What if the idea of language was beyond the reality of spoken communication? What if humans were naturally enabled the ability to interact with each other in ways that are completely universal and don't require a single spoken word? What if the music we listen to every day was actually a portal into the thoughts and emotions of those who wrote and performed the said songs?
Well that's just it...music is not only an art form, it is a real and powerful means of communication.
Similar to art and math, we see music used across the world to speak universal truths of our concrete understanding. Music is a medium of complete expression in which the creator can voice a feeling across a spectrum of sound and word. If you think about it, there are only 12 notes in an octave. Those simple 12 notes make up 100% of the music that we hear today (not counting that 1/4 step nonsense that I don't understand yet). That's generations of music. Millions of songs across hundreds of genres. All created using the simple sonic matching of those 12 tones.

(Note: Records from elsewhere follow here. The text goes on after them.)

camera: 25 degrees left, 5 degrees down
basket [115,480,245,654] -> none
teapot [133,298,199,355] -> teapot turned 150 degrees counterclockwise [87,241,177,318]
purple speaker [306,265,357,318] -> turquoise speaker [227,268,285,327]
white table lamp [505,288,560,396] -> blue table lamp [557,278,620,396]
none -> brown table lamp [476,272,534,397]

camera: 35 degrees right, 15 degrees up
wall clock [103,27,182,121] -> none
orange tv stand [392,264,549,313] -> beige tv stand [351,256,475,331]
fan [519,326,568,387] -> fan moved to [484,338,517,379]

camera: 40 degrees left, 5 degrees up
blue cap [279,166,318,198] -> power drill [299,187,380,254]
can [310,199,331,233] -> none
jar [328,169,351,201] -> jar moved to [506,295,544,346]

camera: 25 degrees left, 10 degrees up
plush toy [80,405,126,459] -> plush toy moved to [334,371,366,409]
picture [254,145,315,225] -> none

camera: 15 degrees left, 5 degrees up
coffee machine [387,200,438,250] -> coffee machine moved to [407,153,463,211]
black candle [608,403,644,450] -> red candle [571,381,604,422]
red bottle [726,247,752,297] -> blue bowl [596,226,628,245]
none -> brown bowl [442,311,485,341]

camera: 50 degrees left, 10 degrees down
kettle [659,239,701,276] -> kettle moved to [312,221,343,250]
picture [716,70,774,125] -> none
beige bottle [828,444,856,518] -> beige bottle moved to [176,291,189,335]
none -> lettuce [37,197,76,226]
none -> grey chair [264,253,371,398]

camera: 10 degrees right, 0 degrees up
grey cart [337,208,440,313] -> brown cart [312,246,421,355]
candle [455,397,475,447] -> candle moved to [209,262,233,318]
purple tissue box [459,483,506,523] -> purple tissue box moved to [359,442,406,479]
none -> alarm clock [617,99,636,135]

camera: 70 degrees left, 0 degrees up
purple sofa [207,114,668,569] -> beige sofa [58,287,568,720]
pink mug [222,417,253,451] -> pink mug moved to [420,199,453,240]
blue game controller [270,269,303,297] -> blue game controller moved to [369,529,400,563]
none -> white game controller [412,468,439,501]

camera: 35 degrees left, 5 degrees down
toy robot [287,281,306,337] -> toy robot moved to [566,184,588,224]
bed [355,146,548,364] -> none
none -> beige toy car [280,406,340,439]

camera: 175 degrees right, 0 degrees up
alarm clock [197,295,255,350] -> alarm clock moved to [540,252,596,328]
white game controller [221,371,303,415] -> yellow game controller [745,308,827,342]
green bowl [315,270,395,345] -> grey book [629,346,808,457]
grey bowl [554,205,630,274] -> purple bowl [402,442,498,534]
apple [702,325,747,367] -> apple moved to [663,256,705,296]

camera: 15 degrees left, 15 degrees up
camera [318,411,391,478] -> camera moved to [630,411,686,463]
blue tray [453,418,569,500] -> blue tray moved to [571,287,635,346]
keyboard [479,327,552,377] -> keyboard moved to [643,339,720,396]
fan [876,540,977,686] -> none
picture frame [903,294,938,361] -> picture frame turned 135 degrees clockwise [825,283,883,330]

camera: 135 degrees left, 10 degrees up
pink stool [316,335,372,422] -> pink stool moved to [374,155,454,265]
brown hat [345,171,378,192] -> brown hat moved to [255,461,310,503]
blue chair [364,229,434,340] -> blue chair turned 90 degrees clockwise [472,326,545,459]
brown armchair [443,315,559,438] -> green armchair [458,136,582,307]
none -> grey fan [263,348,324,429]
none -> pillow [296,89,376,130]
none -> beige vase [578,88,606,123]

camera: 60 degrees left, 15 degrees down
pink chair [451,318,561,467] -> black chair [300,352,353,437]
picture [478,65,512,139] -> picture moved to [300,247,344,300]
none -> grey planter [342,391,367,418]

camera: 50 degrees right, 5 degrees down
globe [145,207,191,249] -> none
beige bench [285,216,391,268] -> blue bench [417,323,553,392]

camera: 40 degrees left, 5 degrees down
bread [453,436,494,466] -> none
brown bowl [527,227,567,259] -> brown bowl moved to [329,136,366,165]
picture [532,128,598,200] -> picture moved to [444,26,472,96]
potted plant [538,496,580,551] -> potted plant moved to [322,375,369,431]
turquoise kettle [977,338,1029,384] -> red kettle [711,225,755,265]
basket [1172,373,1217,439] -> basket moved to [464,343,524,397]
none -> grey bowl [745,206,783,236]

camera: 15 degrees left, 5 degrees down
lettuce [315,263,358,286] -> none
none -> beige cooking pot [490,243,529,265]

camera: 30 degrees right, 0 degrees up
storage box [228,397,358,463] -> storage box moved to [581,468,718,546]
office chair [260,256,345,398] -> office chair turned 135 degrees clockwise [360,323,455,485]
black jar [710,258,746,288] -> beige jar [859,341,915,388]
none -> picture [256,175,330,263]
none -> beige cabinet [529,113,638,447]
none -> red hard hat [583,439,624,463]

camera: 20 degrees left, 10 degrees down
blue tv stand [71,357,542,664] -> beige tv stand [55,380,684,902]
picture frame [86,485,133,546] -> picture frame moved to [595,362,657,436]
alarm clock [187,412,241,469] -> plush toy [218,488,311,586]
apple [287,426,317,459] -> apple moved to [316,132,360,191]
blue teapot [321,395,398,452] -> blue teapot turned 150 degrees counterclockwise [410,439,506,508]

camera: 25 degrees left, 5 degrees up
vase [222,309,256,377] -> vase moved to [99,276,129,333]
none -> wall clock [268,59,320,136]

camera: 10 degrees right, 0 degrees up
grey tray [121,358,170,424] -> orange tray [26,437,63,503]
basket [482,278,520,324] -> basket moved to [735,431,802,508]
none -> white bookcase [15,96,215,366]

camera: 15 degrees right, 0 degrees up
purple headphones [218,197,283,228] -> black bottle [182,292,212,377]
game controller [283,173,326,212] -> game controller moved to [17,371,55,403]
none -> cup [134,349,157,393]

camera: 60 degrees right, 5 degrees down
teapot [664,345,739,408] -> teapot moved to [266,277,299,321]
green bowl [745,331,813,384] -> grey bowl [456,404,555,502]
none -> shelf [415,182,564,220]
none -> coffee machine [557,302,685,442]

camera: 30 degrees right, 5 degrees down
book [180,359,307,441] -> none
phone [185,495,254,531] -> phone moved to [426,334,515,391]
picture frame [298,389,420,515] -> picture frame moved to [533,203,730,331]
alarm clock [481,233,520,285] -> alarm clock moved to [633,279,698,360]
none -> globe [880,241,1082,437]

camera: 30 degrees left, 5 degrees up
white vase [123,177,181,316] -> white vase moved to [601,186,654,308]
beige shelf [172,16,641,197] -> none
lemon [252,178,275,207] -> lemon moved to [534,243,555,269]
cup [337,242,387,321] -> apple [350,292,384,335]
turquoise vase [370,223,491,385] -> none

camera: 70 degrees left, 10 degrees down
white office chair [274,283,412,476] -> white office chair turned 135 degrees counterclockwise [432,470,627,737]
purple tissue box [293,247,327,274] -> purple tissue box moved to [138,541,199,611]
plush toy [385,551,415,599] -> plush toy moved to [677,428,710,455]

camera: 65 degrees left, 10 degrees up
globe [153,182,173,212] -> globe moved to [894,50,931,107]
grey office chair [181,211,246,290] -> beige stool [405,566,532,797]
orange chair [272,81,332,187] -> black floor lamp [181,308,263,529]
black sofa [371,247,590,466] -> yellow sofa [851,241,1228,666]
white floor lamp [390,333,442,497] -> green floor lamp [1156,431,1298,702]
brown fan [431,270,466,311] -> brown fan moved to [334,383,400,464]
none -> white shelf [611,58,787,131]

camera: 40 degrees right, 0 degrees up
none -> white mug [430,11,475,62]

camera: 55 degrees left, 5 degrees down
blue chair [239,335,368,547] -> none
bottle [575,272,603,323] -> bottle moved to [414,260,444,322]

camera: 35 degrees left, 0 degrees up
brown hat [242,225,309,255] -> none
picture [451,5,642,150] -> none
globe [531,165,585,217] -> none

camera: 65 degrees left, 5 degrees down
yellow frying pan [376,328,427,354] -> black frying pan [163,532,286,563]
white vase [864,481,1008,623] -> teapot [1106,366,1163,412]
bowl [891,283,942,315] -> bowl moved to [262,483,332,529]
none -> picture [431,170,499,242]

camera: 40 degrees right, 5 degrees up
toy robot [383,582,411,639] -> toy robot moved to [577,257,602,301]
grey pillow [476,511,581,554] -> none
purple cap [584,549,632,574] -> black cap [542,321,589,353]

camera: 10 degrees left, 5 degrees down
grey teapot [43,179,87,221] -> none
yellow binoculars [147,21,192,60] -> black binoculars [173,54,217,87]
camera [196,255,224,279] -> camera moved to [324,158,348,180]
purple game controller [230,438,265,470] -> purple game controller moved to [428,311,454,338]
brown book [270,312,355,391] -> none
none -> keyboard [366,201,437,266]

Is this not the same as math? In the modern metric system, we see everything built off of 11 numbers: 0 through 10. Basically an octave from 0 to 0 if you start over at 10. Every bit of code we see, from the binary in our computers to the complex math used to put people in space, is built from that same number system. Art, math, music, language....the relationships are intertwining through every fiber of the human world. Is it so wild to call music a language of it's own?
If you can't order lunch from a waiter in a strange country, but can still bring that same waiter to tears by playing one of Beethoven's sonatas, you are communicating. Communicating an emotion that is immortalized through that same combination of 12 little notes. So if you're upset at yourself for never pursuing a spoken language in school, pick up guitar. Play the piano. You will create a connection with every person on earth that shares that same understanding of your sound. We live in a crazy-beautiful and complex world, folks.